TESTO DI PARTENZA -
┄┄┄┄┄┄┄┄┄┄
La fisica delle nuvole
Release date 15/9/2013
Disco # 1 (“PURO NYLON”)
1. 1940 / Madre
2. Variazione su un campione di Erik Satie # 1: Re
3. Variazione su un campione di Erik Satie # 2/3: L’inganno / Il poeta
4. Oltre
5. Obsoleto blues
6. Variazione su un campione di Erik Satie # 4: La pelle
7. In ogni dove
8. Ancora più oltre

Disco # 2 (“MICROONDE E VIBROPLETTRI”)
1. La mia vita dentro il forno a microonde
2. Strategia del topo
3. Magnetron
4. Micronauta
5. Il dentista di Tangeri
6. Cuore di rana
7. Dr Quatermass, I presume
8. Arando i campi di vetro

Disco # 3 (“LA FISICA DELLE NUVOLE”)
1. La fisica delle nuvole
2. Amber
3. Bruciando il piccolo padre
4. Cose che si rompono
5. Wormhole
6. Il mare è scomparso
7. Deposito 423
8. C’è ancora vita su Marte (include: Starburger)


“La Fisica Delle Nuvole” è un cofanetto cartonato che contiene tre album, un miniposter e un booklet di 72 pagine.
Ma non si tratta di un album triplo.
┄┄┄┄┄┄┄┄┄┄
DATI -
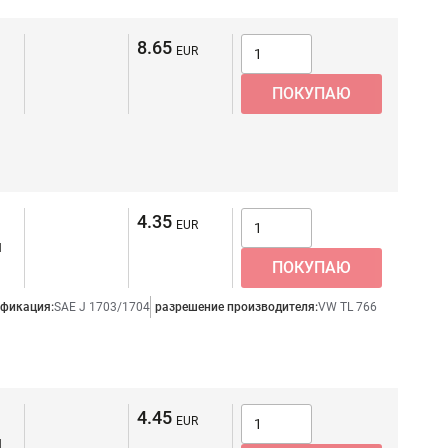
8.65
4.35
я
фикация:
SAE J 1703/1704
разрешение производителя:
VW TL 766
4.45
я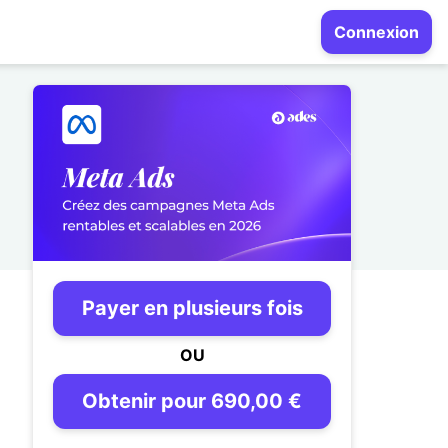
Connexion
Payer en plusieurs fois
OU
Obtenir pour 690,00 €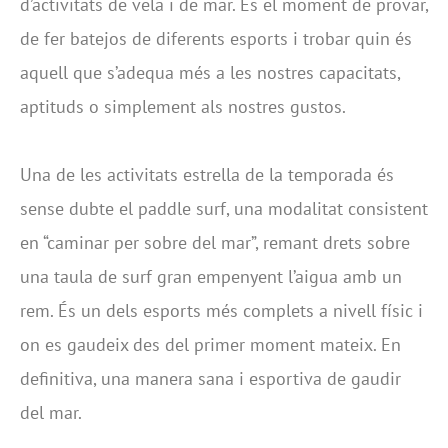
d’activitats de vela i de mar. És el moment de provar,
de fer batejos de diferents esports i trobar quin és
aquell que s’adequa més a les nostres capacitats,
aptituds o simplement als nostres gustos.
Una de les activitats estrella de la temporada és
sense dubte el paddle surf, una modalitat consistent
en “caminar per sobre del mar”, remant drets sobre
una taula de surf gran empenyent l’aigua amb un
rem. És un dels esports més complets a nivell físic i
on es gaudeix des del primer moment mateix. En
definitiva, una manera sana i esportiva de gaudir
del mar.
┄┄┄┄┄┄┄┄┄┄
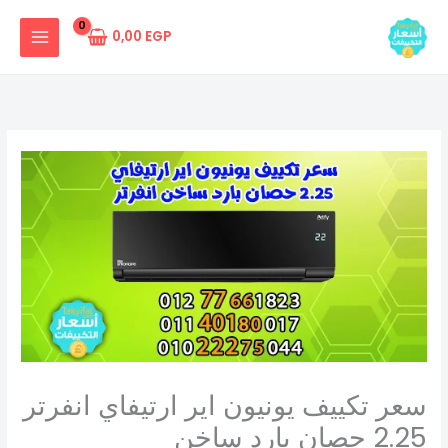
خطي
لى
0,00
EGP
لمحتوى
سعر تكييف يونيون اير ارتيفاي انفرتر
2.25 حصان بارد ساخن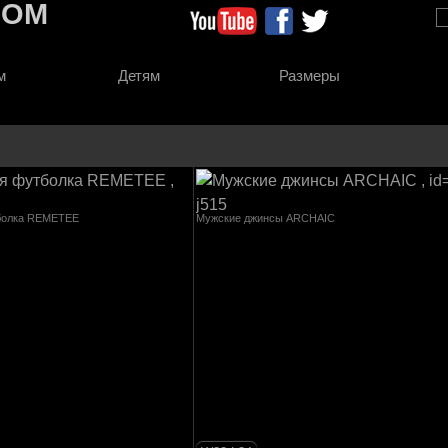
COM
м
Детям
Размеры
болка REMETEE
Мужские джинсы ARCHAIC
┄┄┄┄┄┄┄┄┄┄
PROBLEMI DA RISOLVERE -
A) Secondo la scheda di «La fisica delle nuvole», quante pagine ha il booklet contenuto nel cofanetto?
B) Prosegui la scheda di «La fisica delle nuvole» dopo l'ultima frase riportata.

SOLUZIONI -
A) Il booklet ha 72 pagine.

B)
Si tratta proprio di tre album distinti, nuovi e inediti. Ognuno dei tre album ha la sua confezione digipack, il suo titolo, la sua copertina, il suo concept. E il suo suono, diverso da quello degli altri due.

il primo album, “Puro Nylon 100%” (…e va da sé che il nylon è tutto fuorchè “puro”), incrocia musica da camera psichedelica ed elettronica “fatta a mano”;

il secondo album, “Microonde e Vibroplettri”, è uno split, con 4 brani di Vittorio Nistri (realizzati usando, come unica sorgente sonora, un forno a microonde) e 4 brani di Alessandro Casini (realizzati usando unicamente una chitarra suonata con vibratori);

il terzo album, che si chiama “La fisica delle nuvole” e dà il titolo anche a tutto il box, vede i Deadburger abbandonare la loro consueta veste elettrica-elettronica per trasformarsi in una piccola orchestra acustico-psichedelica (8 componenti fissi, espandibili con ospiti fino a 13). Nonostante sia stato realizzato prevalentemente con strumenti “tradizionali”, anche questo album non avrebbe mai potuto nascere senza l’elettronica. Intesa stavolta non come gamma timbrica, ma come strumento di rimodellazione, idoneo a confondere i confini tra improvvisazione e scrittura.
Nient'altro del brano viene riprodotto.